A couple years before I had a kid of my own, I saw Joanna Stern’s video about protecting your child’s privacy by refraining from sharing identifiable photos on social media. To have your photo publicly available on the internet—especially when explicitly identified as you—comes with all kinds of ramifications that warrant consideration, and I’ve come to believe that respecting someone’s right to privacy means getting clear consent before sharing a photo of them online. A young child is simply unable to comprehend the situation or give that consent.
So when Megan and I were expecting and we began thinking about how we would handle baby photos, I showed her this newly-relevant video. We agreed we wanted to keep photos of our daughter in which her face is clearly visible off the public web, at least until she is old enough to understand and agree to having her photo shared. Sharing photos with family and friends has been via group messages, emails, or a shared photo album on iCloud. Any photo I’ve shared of my daughter here (or on social sites like Glass) has had her face partially or completely obscured.

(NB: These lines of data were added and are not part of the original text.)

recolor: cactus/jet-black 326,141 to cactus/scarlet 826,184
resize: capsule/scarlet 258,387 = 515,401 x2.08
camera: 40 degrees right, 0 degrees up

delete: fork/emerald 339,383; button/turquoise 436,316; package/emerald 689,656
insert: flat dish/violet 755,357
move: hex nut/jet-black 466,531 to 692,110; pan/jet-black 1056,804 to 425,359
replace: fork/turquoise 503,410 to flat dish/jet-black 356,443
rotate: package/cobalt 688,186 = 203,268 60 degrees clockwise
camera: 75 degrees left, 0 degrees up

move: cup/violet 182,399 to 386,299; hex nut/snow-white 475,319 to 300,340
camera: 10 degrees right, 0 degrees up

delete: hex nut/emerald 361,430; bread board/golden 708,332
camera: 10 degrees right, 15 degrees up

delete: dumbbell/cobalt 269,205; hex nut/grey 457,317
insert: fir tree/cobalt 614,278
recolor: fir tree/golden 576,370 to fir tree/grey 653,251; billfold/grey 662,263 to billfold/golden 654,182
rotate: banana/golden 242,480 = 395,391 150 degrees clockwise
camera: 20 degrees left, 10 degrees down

At the outset of this blog I also briefly wondered about openly naming her on a public website. At the time I decided it was probably alright—your name being on the web doesn’t come with as much baggage as photos. Many people I follow (with much larger audiences than mine) who are careful about photos of their kids readily refer to them by name on podcasts, blogs, or social media. But there are still others who go further and stick to initials or nicknames (like “Thing 1” and “Thing 2”) for their kids. Arguably, their right to privacy and consent extends even to keeping their name from being available and readily searchable on the internet. That thought has continued to turn over in my head since starting this blog, so I’ve decided to follow through on it and scrub my daughter’s name from the site. I’d used her first initial, “V”, in some posts, particularly ones documenting brief conversations; now I’ve replaced all instances of her full first name with that initial.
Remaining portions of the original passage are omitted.